PTSD is an unfortunate reality that faces lots of men and women who serve their country. When it’s time for them to return to civilian life, many will carry a burden that can drastically affect their ability to integrate into and navigate the civilian world.
Whether it stems from direct or indirect combat action, or the duress of stressful work environments, PTSD is still an often stigmatised mental health condition that many will struggle to find effective treatments and coping mechanisms for.
Luckily, emerging treatment options can work in tandem with other evidence-based methods to improve the efficacy of such treatments, augment them, and fill in gaps they might be missing. One such treatment is nature therapy.
What is PTSD?
Post-traumatic stress disorder (PTSD) is a psychological condition afflicting individuals who have undergone or observed an immensely distressing or startling incident. Those grappling with PTSD frequently confront an array of symptoms that materialise in response to a particular stimulus or inciting event that serves as a painful reminder of their traumatic experience.
Among military veterans, this affliction can stem from a multitude of factors, including the harrowing nature of combat, the overwhelming burden of responsibilities in day-to-day life, or other distressing encounters. PTSD is a pervasive and incapacitating condition, giving rise to a diverse range of manifestations, such as:
- Intrusive thoughts: PTSD frequently afflicts individuals with relentless and intrusive thoughts that serve as unwelcome reminders of their traumatic experiences, plunging them into a state of feeling like they are reliving the event. These distressing ruminations can be involuntary recollections, vivid flashbacks, or haunting dreams that evoke a sense of realism.
- Avoidance: The anticipation of encountering emotions tied to the traumatic event and the fear of reliving it often compels veterans with PTSD to avoid anything that might trigger memories of their distressing experiences. This avoidance encompasses people, locations, objects, and activities that serve as potential reminders.
- Altered cognition and mood: The emotional and psychological strain imposed by PTSD frequently leads to notable shifts in cognition and mood for those grappling with the condition. They may encounter difficulties in memory retrieval, harbour negative self-perceptions, experience profound guilt stemming from their perceived involvement in the event, lose interest in previously enjoyed activities, battle anxiety and depression, and endure feelings of isolation from social connections.
- Physical symptoms: Similar to other mental conditions, PTSD can manifest in symptoms that cause physical distress. These include headaches, gastrointestinal issues, elevated heart rate, and sweating.
Exploring the healing power of nature therapy for veterans with PTSD
There are many treatment options that veterans and other individuals with PTSD can turn to. Whether they turn to cognitive behaviour therapy (CBT), exposure therapy, or medications, there’s a range of available remedies to help treat the condition.
However, the way PTSD affects individuals is highly unique to them. As such, it requires a nuanced and customised treatment plan that often involves the use of multiple treatment options. One such option that has been gaining popularity due to its ability to help provide peace and equilibrium to veterans’ lives is nature therapy.
Nature therapy benefits those with PTSD because studies have shown that nature provides humans with a tranquil and calming outlet. This is because it releases stress-reducing hormones such as dopamine and serotonin, which can significantly boost moods. Moreover, since one of the critical components of PTSD is a disconnection from reality and reliving traumatic experiences, having a place that provides this effect can help ground veterans with PTSD into the reality of their surroundings.
Nature therapy encompasses many treatments that share the commonality of occurring in natural environments. These include but are not limited to:
- Wilderness therapy that occurs in settings such as forests or mountains.
- Horticulture therapy that involves gardening and nurturing green spaces.
- Animal-assisted treatment that lets veterans bond with animals for PTSD support.
- Adventure therapy that makes use of activities like hikes, rock climbing, and obstacle courses.

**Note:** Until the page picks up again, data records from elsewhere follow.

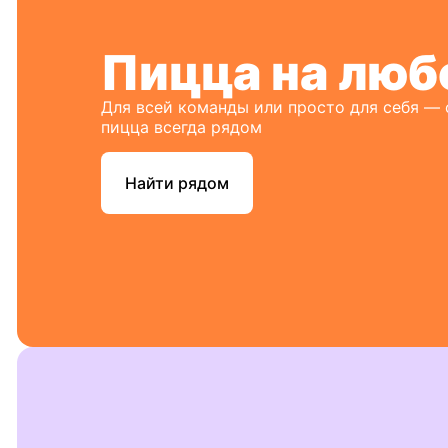
Пицца на люб
Для всей команды или просто для себя —
пицца всегда рядом
Найти рядом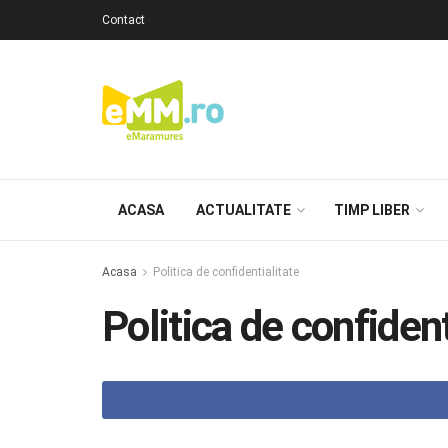
Contact
ACASA
ACTUALITATE
TIMP LIBER
Acasa
Politica de confidentialitate
Politica de confident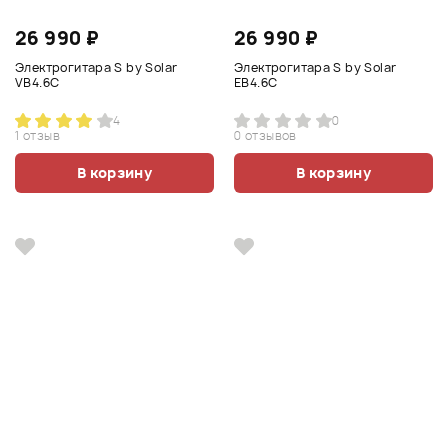
26 990 ₽
26 990 ₽
Электрогитара S by Solar
Электрогитара S by Solar
VB4.6C
EB4.6C
4
0
1 отзыв
0 отзывов
В корзину
В корзину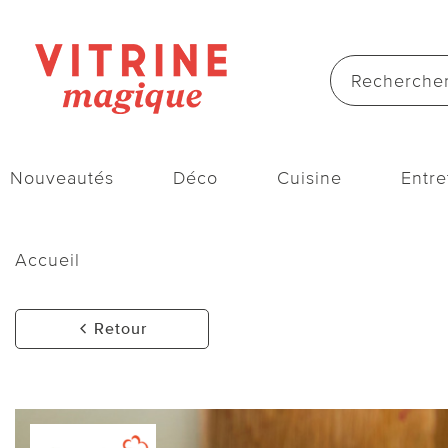
Nouveautés
Déco
Cuisine
Entre
Accueil
Retour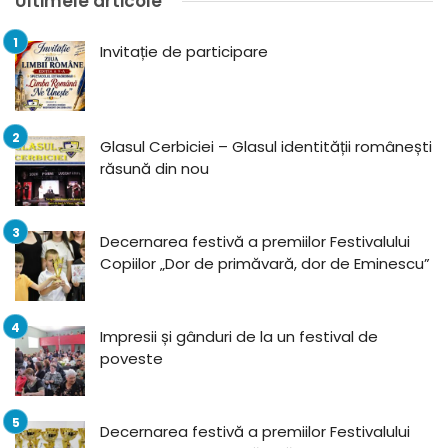
Ultimele articole
Invitație de participare
Glasul Cerbiciei – Glasul identității românești
răsună din nou
Decernarea festivă a premiilor Festivalului
Copiilor „Dor de primăvară, dor de Eminescu”
Impresii și gânduri de la un festival de
poveste
Decernarea festivă a premiilor Festivalului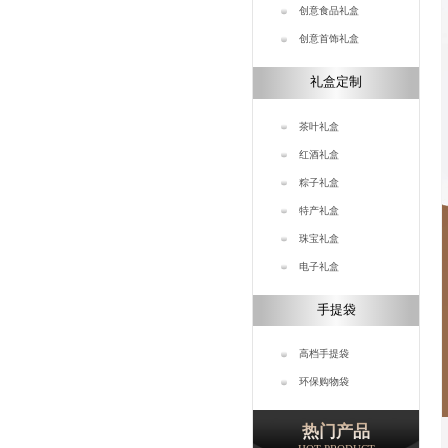
创意食品礼盒
创意首饰礼盒
礼盒定制
茶叶礼盒
红酒礼盒
粽子礼盒
特产礼盒
珠宝礼盒
电子礼盒
手提袋
高档手提袋
环保购物袋
热门产品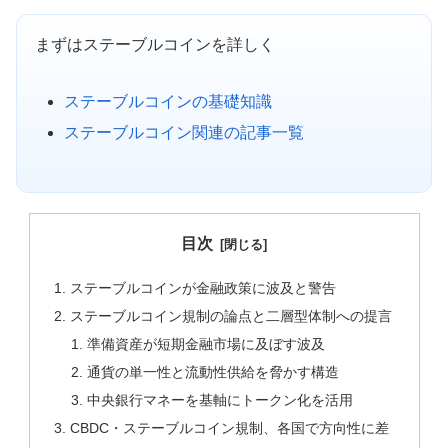
まずはステーブルコインを詳しく
ステーブルコインの基礎知識
ステーブルコイン関連の記事一覧
目次
ステーブルコインが金融政策に波及と警告
ステーブルコイン規制の論点と二層型体制への提言
準備資産が短期金融市場に及ぼす波及
通貨の単一性と流動性供給を脅かす構造
中央銀行マネーを基軸にトークン化を活用
CBDC・ステーブルコイン規制、各国で方向性に差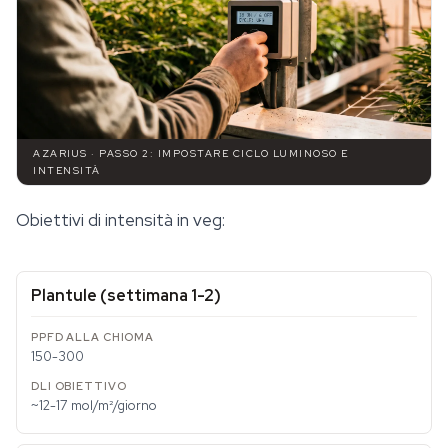
AZARIUS · PASSO 2: IMPOSTARE CICLO LUMINOSO E
INTENSITÀ
Obiettivi di intensità in veg:
Plantule (settimana 1-2)
150-300
~12-17 mol/m²/giorno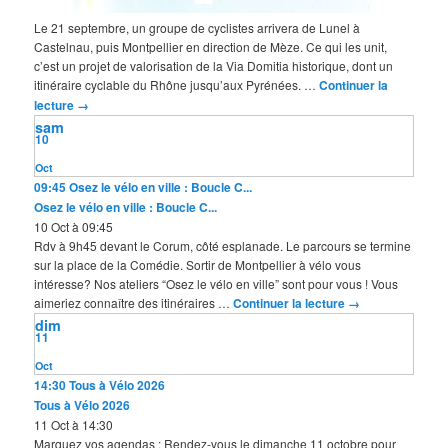
Le 21 septembre, un groupe de cyclistes arrivera de Lunel à
Castelnau, puis Montpellier en direction de Mèze. Ce qui les unit,
c’est un projet de valorisation de la Via Domitia historique, dont un
itinéraire cyclable du Rhône jusqu’aux Pyrénées. …
Continuer la
lecture
→
sam
10
Oct
09:45
Osez le vélo en ville : Boucle C...
Osez le vélo en ville : Boucle C...
10 Oct à 09:45
Rdv à 9h45 devant le Corum, côté esplanade. Le parcours se termine
sur la place de la Comédie. Sortir de Montpellier à vélo vous
intéresse? Nos ateliers “Osez le vélo en ville” sont pour vous ! Vous
aimeriez connaître des itinéraires …
Continuer la lecture
→
dim
11
Oct
14:30
Tous à Vélo 2026
Tous à Vélo 2026
11 Oct à 14:30
Marquez vos agendas : Rendez-vous le dimanche 11 octobre pour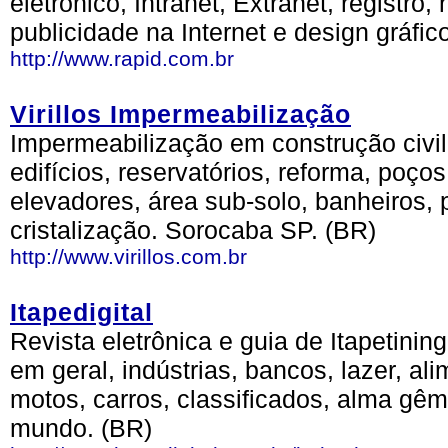
eletrônico, Intranet, Extranet, registr
publicidade na Internet e design gráfic
http://www.rapid.com.br
Virillos Impermeabilização
Impermeabilização em construção civil,
edifícios, reservatórios, reforma, poços
elevadores, área sub-solo, banheiros, p
cristalização. Sorocaba SP. (BR)
http://www.virillos.com.br
Itapedigital
Revista eletrônica e guia de Itapetini
em geral, indústrias, bancos, lazer, al
motos, carros, classificados, alma gêm
mundo. (BR)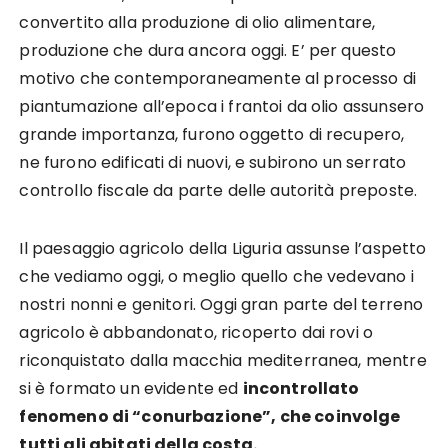
convertito alla produzione di olio alimentare,
produzione che dura ancora oggi. E’ per questo
motivo che contemporaneamente al processo di
piantumazione all’epoca i frantoi da olio assunsero
grande importanza, furono oggetto di recupero,
ne furono edificati di nuovi, e subirono un serrato
controllo fiscale da parte delle autorità preposte.
Il paesaggio agricolo della Liguria assunse l’aspetto
che vediamo oggi, o meglio quello che vedevano i
nostri nonni e genitori. Oggi gran parte del terreno
agricolo è abbandonato, ricoperto dai rovi o
riconquistato dalla macchia mediterranea, mentre
si è formato un evidente ed
incontrollato
fenomeno di “conurbazione”, che coinvolge
tutti gli abitati della costa.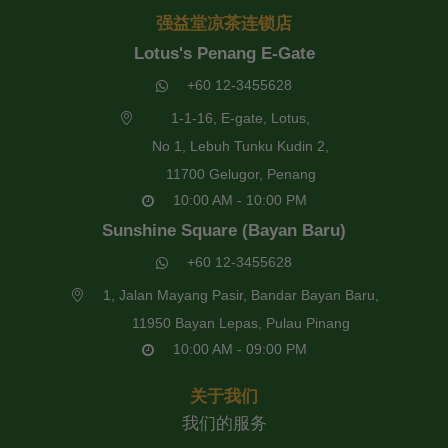
强益堂凉茶连锁店
Lotus's Penang E-Gate
+60 12-3455628
1-1-16, E-gate, Lotus,
No 1, Lebuh Tunku Kudin 2,
11700 Gelugor, Penang
10:00 AM - 10:00 PM
Sunshine Square (Bayan Baru)
+60 12-3455628
1, Jalan Mayang Pasir, Bandar Bayan Baru,
11950 Bayan Lepas, Pulau Pinang
10:00 AM - 09:00 PM
关于我们
我们的服务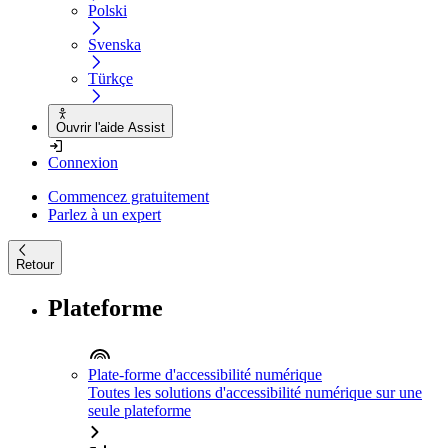
Polski
Svenska
Türkçe
Ouvrir l'aide Assist
Connexion
Commencez gratuitement
Parlez à un expert
Retour
Plateforme
Plate-forme d'accessibilité numérique
Toutes les solutions d'accessibilité numérique sur une
seule plateforme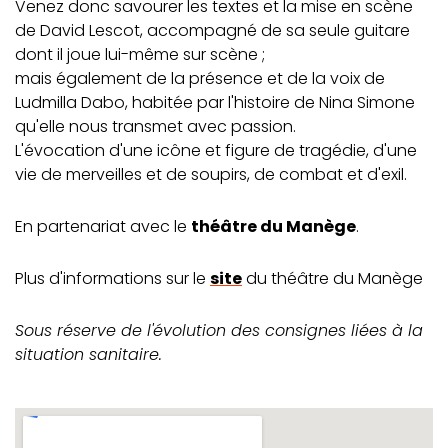
Venez donc savourer les textes et la mise en scène
de David Lescot, accompagné de sa seule guitare
dont il joue lui-même sur scène ;
mais également de la présence et de la voix de
Ludmilla Dabo, habitée par l'histoire de Nina Simone
qu'elle nous transmet avec passion.
L'évocation d'une icône et figure de tragédie, d'une
vie de merveilles et de soupirs, de combat et d'exil.
En partenariat avec le
théâtre du Manège
.
Plus d'informations sur le
site
du théâtre du Manège
Sous réserve de l'évolution des consignes liées à la
situation sanitaire.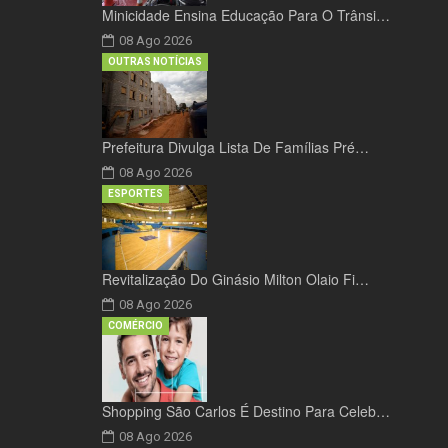
Minicidade Ensina Educação Para O Trânsi…
08 Ago 2026
OUTRAS NOTÍCIAS
Prefeitura Divulga Lista De Famílias Pré…
08 Ago 2026
ESPORTES
Revitalização Do Ginásio Milton Olaio Fi…
08 Ago 2026
COMÉRCIO
Shopping São Carlos É Destino Para Celeb…
08 Ago 2026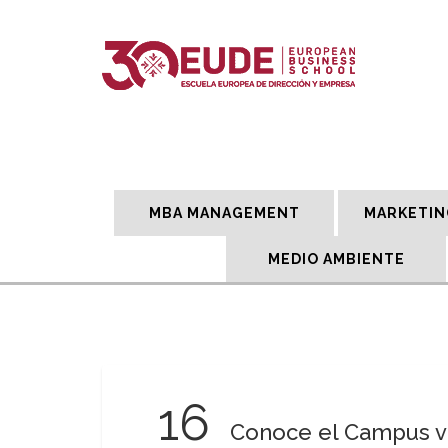
MBA MANAGEMENT
MARKETIN
MEDIO AMBIENTE
16
Conoce el Campus v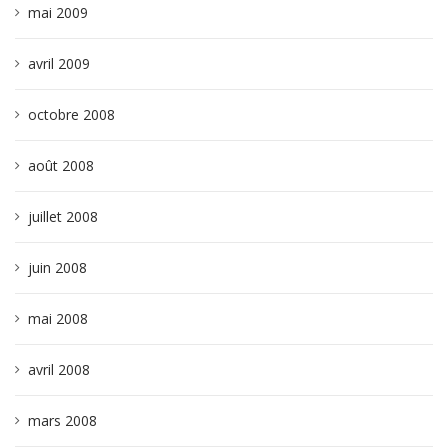
mai 2009
avril 2009
octobre 2008
août 2008
juillet 2008
juin 2008
mai 2008
avril 2008
mars 2008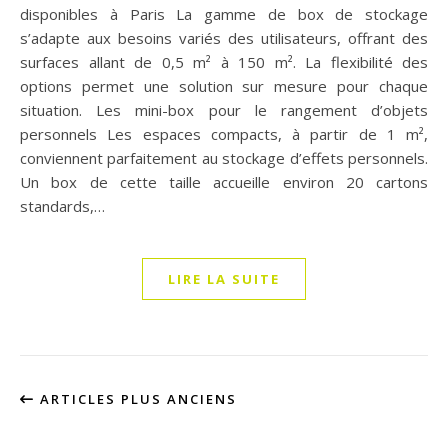
disponibles à Paris La gamme de box de stockage
s’adapte aux besoins variés des utilisateurs, offrant des
surfaces allant de 0,5 m² à 150 m². La flexibilité des
options permet une solution sur mesure pour chaque
situation. Les mini-box pour le rangement d’objets
personnels Les espaces compacts, à partir de 1 m²,
conviennent parfaitement au stockage d’effets personnels.
Un box de cette taille accueille environ 20 cartons
standards,…
LIRE LA SUITE
ARTICLES PLUS ANCIENS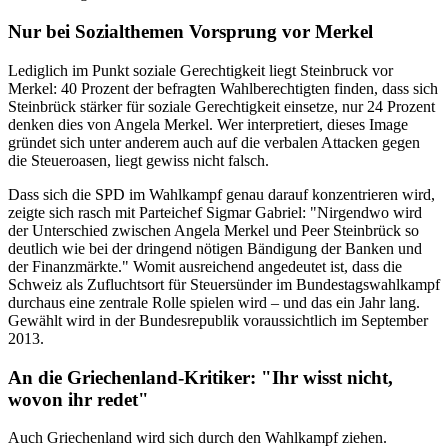
Nur bei Sozialthemen Vorsprung vor Merkel
Lediglich im Punkt soziale Gerechtigkeit liegt Steinbruck vor
Merkel: 40 Prozent der befragten Wahlberechtigten finden, dass sich
Steinbrück stärker für soziale Gerechtigkeit einsetze, nur 24 Prozent
denken dies von Angela Merkel. Wer interpretiert, dieses Image
gründet sich unter anderem auch auf die verbalen Attacken gegen
die Steueroasen, liegt gewiss nicht falsch.
Dass sich die SPD im Wahlkampf genau darauf konzentrieren wird,
zeigte sich rasch mit Parteichef Sigmar Gabriel: "Nirgendwo wird
der Unterschied zwischen Angela Merkel und Peer Steinbrück so
deutlich wie bei der dringend nötigen Bändigung der Banken und
der Finanzmärkte." Womit ausreichend angedeutet ist, dass die
Schweiz als Zufluchtsort für Steuersünder im Bundestagswahlkampf
durchaus eine zentrale Rolle spielen wird – und das ein Jahr lang.
Gewählt wird in der Bundesrepublik voraussichtlich im September
2013.
An die Griechenland-Kritiker: "Ihr wisst nicht,
wovon ihr redet"
Auch Griechenland wird sich durch den Wahlkampf ziehen.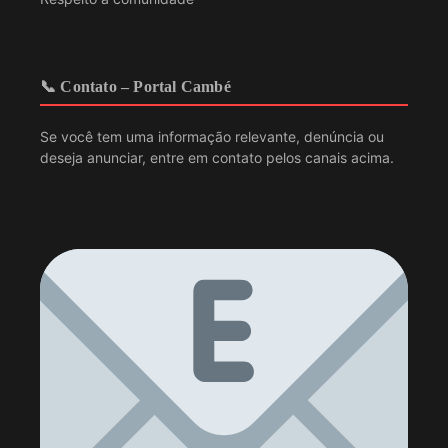
📞 Contato – Portal Cambé
Se você tem uma informação relevante, denúncia ou
deseja anunciar, entre em contato pelos canais acima.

- Guided meditations and mindfulness practices that take place in natural settings as opposed to indoor settings.
- Forest bathing that helps boost the release of stress-reducing hormones in outdoor environments such as hot springs.
- Partaking in traditional, evidence-based treatments like CBT in outdoor settings.
Whether gardening, bird watching, rock climbing, or fishing, nature therapy helps veterans with PTSD because it reduces stress, helps regulate emotions, exposes veterans to physical activity, creates social connections, and grounds individuals in reality.
Moreover, it provides a unique outlet away from the burdens of everyday life for veterans. This allows them to take a break from demands and challenges while tuning into their mind and body. It also helps them enjoy the human connection and sense of camaraderie they had in the military that they may struggle to find or maintain in the civilian world.
It’s important to remember that while nature therapy can be hugely beneficial for veterans with PTSD, it is not a replacement for traditional forms of therapy. However, it can complement these forms of treatment and increase their efficacy, drastically improving the mental and physical well-being of veterans who implement it into their treatment strategy.